Kiersten rolls her eyes but takes my empty water glass, refills it, and hands it back to me. “You were all creeped out about your new place. You didn’t like the smell and didn’t want to spend the night alone, and so you came here and downed half a bottle of pinot. When you got into my tequila, I cut you off and sent you home in an Uber, which I paid for—you’re welcome, by the way—because you couldn’t find your phone. Trent found it this morning when your alarm went off, reminding you to go and water Dax’s plants.”
Dax! I know Dax. “Where is he?”
“Trent? He went swimming at the Y. Why?”
“Not Trent. Dax. Where is Dax?”
Kiersten thinks for a moment. It’s the longest, most agonizing five seconds of my life.
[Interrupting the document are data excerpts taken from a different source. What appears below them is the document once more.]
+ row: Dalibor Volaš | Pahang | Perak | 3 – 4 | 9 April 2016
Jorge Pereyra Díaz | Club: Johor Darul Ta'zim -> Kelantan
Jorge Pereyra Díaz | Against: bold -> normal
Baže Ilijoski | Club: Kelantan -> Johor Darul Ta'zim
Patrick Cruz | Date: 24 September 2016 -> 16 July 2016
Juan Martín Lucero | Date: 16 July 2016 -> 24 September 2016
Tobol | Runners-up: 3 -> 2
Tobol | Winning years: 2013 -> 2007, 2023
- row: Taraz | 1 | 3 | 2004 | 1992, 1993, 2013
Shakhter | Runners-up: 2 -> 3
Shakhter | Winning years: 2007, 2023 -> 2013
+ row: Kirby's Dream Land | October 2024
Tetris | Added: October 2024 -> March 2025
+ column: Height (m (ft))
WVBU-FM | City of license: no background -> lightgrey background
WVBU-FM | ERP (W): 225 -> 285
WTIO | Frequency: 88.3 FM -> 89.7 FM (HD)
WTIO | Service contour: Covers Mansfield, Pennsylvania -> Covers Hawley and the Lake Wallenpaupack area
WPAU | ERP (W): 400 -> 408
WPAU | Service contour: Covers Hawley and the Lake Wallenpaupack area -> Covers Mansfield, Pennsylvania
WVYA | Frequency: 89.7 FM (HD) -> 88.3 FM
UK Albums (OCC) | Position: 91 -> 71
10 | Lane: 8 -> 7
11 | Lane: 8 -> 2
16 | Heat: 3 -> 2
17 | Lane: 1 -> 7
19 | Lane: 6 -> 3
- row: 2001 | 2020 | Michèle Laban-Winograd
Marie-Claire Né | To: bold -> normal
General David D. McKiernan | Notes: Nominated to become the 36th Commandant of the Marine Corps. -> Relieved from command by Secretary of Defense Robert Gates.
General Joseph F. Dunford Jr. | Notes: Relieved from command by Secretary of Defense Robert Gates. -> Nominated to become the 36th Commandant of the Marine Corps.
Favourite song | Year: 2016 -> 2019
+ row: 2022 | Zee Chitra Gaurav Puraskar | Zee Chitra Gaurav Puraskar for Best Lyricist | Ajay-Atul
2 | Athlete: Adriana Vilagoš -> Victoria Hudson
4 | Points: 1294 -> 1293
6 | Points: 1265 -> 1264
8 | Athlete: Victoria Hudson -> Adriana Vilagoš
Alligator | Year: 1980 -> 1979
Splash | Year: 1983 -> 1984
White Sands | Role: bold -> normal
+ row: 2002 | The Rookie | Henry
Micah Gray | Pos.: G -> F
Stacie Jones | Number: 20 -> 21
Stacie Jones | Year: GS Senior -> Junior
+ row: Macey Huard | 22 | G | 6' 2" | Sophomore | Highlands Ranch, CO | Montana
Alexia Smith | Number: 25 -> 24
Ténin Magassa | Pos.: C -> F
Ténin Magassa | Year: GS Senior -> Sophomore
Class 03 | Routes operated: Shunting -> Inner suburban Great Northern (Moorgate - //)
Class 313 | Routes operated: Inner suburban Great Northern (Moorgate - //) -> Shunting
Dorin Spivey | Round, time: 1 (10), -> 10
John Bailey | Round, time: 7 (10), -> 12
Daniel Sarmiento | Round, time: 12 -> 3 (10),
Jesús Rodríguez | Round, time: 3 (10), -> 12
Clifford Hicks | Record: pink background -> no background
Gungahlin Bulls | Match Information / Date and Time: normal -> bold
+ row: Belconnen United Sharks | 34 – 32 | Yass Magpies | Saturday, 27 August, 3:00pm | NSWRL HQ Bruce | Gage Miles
“The Magnet River? Or the Magawan River? It’s something like that. Up north somewhere. Why are you asking me this? You’re the one who told me he went camping with Dougie.”
“Why?” Dax hates camping. I once made him go glamping, and he lasted a night before he got sick of the bugs and the lumpy beds.
“Well, you told me that he was acting all weird, and then he told you he needed some time away to clear his head.”
“So we’re friends?”
Kiersten grabs my head between her palms and stares into my eyes.
“What are you doing?” I ask.
“I’m checking to see if you have a concussion.”
“Is that how you’re supposed to check for a concussion?”
Kiersten lets go of my head. “I have no idea. But your eyes look fine. What the hell is going on with you, Gemma?”
Where to even start.
“If I tell you, you won’t believe me for at least three and a half weeks, and even then, you’ll only be eighty percent on board.”
Kiersten’s eyes narrow, and I wonder if she’s debating taking on the mental effort to listen to my entire story. “Yeah, let’s save this story for another day. But at least promise me you’re okay? Physically. Emotionally. All of the above.”
Am I okay? “I think so.”
This seems to satisfy her.
“Well, I’ll get you your phone then.” She leaves and returns a few moments later with my silver iPhone. I scroll through my messages. There are a few from work. A handful from friends. And there’s a bunch from Dax that I remember, leading right up to the night of the love cleanse. Then they sort of drop off and get very weird.
Got your messages. Sorry. Busy week. Talk soon.
Another busy week. I know I owe you a coffee.
Won’t make curling again tonight. Tell everyone I’m sorry.
Going away for a week or two. Any chance you can water my plants while I’m gone?
My heart tanks.
The tiny shred of hope I had that we might be in love in this reality is gone. Things are weird. I can tell by these texts and my responses. Dax is avoiding me.